Document extract>

+---+

Following the shooting at the hotel, Tinsley's brother, James, was part of a group that chased the shooter in one of Jamaal Tinsley's vehicles.
James Tinsley, who also has a gun permit, fired his 9 millimeter handgun during the chase but hasn't been charged because the incident is still under investigation, Thompson said. Jamaal Tinsley did not participate in the chase.
Rich professional athletes getting into trouble isn't new. Examples are found in all pro sports.
However, the Super Bowl champion Indianapolis Colts, despite having a higher profile in the city, haven't had the same problems with their athletes.
Colts coach Tony Dungy said Tinsley's trouble scratches the surface of a larger problem -- violence toward athletes -- that has been spotlighted since the murder of Washington Redskins defensive back Sean Taylor last month.
"I didn't really think of it as a Pacers issue, I thought about it as an American issue," Dungy said on Monday. "There's a lot of that going on around the country. Somehow, we have to get the message out to the whole country that this is not the way to go. Life is too precious."
Dungy said his team polices itself.
"I don't know that I have to reiterate it to the team," he said, "but it's an opportunity in the community to get the message out that you've got to be careful where you go and who you associate with, that firing guns and trying to kill people is not the way to go."
However, incidents such as the shootout and chase that appear to be taken straight from a movie set, aren't that unusual.
"It happens all the time," Thompson said. "I'm not going to say it happens every day, but it does happen. It's not unheard of.
"The only reason it's noteworthy is because it's Jamaal Tinsley."

+---+

Information shown>

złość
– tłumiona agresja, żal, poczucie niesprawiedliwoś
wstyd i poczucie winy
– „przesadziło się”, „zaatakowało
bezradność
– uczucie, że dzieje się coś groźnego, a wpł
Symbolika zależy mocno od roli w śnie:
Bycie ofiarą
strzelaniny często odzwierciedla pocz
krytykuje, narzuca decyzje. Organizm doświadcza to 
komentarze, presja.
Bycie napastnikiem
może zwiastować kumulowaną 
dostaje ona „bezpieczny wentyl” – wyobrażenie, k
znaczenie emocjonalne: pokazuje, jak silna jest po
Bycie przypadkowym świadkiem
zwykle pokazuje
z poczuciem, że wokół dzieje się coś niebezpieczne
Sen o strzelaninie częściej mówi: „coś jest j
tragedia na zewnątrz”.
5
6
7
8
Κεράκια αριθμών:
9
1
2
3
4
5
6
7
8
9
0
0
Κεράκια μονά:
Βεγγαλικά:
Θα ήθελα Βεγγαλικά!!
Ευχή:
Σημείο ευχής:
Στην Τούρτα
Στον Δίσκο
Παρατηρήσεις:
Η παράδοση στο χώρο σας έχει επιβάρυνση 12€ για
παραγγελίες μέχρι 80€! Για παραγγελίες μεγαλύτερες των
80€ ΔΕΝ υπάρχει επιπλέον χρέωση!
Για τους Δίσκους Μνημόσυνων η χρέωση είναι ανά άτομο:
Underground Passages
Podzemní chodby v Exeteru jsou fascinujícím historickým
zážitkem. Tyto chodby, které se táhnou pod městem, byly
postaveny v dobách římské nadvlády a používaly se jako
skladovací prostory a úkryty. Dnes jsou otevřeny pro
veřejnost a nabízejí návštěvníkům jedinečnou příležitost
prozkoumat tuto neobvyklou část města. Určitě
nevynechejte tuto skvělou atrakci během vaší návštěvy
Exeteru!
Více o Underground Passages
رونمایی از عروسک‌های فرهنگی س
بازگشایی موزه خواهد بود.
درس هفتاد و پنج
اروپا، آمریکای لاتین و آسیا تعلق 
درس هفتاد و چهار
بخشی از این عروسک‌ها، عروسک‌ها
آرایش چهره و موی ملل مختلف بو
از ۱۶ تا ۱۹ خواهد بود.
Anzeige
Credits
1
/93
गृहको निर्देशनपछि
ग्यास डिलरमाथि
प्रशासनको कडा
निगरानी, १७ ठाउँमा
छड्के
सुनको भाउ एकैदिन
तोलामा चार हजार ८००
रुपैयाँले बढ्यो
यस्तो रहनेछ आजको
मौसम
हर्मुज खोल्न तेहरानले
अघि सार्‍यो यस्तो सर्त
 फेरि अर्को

+---+

Instruction A> Transcribe everything in the article on the Tinsley shooting from "Rich professional athletes" down to "Taylor last month.".
Instruction B> Decide whether each statement agrees with the article on the Tinsley shooting, answering yes or no and quoting the deciding words: (i) Jamaal Tinsley took part in the chase after the hotel shooting. (ii) James Tinsley has been charged for firing his handgun during the chase. (iii) Dungy viewed the incident as an American issue rather than a Pacers issue.
Instruction C> According to the article on the Tinsley shooting, what kind of handgun did James Tinsley fire during the chase?

Written answer A>
Rich professional athletes getting into trouble isn't new. Examples are found in all pro sports.
However, the Super Bowl champion Indianapolis Colts, despite having a higher profile in the city, haven't had the same problems with their athletes.
Colts coach Tony Dungy said Tinsley's trouble scratches the surface of a larger problem -- violence toward athletes -- that has been spotlighted since the murder of Washington Redskins defensive back Sean Taylor last month.

Written answer B>
(i) No: "Jamaal Tinsley did not participate in the chase."
(ii) No: "hasn't been charged because the incident is still under investigation"
(iii) Yes: "I didn't really think of it as a Pacers issue, I thought about it as an American issue"

Written answer C> A 9 millimeter handgun.